Operational Excellence - The Need for Empathy



Today's business climate is very competitive and there are demands coming from everywhere and everyone. There is constant and unrelenting pressure to improve: performance, sustainability, and innovation. These improvements are at the heart of Operational Excellence and are vital for companies to compete and succeed. However, the pursuit of operational excellence can end up becoming a means to itself.

What a company focuses on often decides what kinds of outcomes happen. If you want to improve quality then adopting ISO 9000 may help you get there. However, if you adopt ISO 9000, by itself, it will not likely improve your quality. The same is true for operational excellence. The drive for operational excellence can end up becoming a series of projects to be completed while losing sight of the overall outcomes for the company.

A casualty of this approach are the workers who are responsible to make improvements happen. And out of this group, the ones that feel most responsible are the ones that are most affected.

Workers who feel responsible are often the most loyal to the organization and are the key supporters of improvement initiatives. They are the ones who understand how changes may impact those they work with. They understand not only how a change will impact what a person does, but as importantly, how it affects how they think and feel about the work they are doing. They are the ones who bring empathy into the discussion. Unfortunately, too often, people who show these kinds of insights are dismissed as projects soldier on towards completing the next improvement initiative.

To make improvements stick it is important to not lose sight of the fact that people are responsible to make them happen. LEAN talks about this in terms of having respect for people. Design thinking calls this as the need to "Empathize". In fact, it suggests that empathy is the starting point for innovation which is exactly what companies need to improve operational excellence.

Tim Cook, CEO at Apple, made the following statement at the 2017 commencement address at MIT:

"When you keep people at the center of what you do, it can impact."

The pursuit of operational excellence is crucial to organizations. To achieve better outcomes for both productivity and safety, companies must innovate.

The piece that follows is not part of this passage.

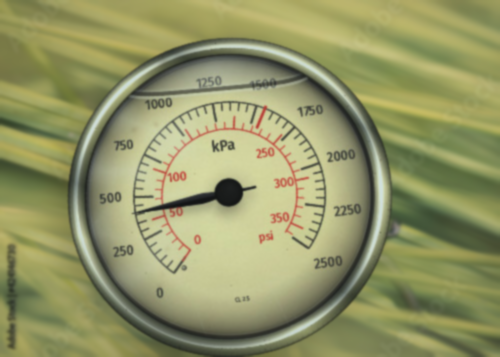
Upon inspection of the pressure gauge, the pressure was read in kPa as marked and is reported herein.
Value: 400 kPa
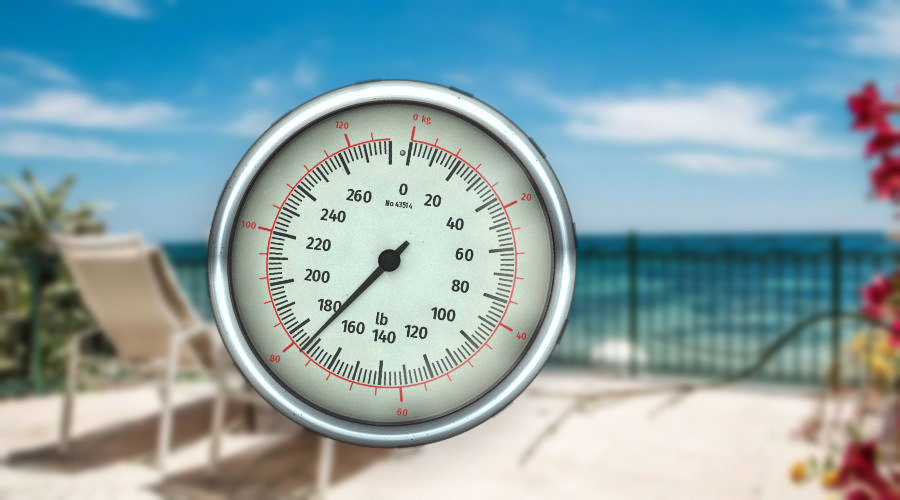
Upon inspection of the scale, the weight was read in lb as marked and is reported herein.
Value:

This will require change and not only once but on-going. Let's remember that at the center of these changes are people and they are the ones that make each improvement a reality.

Plan-Do-Check-Act Questions:

  1. In what ways does your operational excellence program respect people?

  2. What would it look like if people were the center of improvement initiatives?

  3. How can empathy be incorporated more in how you approach continuous improvement?

  4. What step can you take to improve your approach to operational excellence?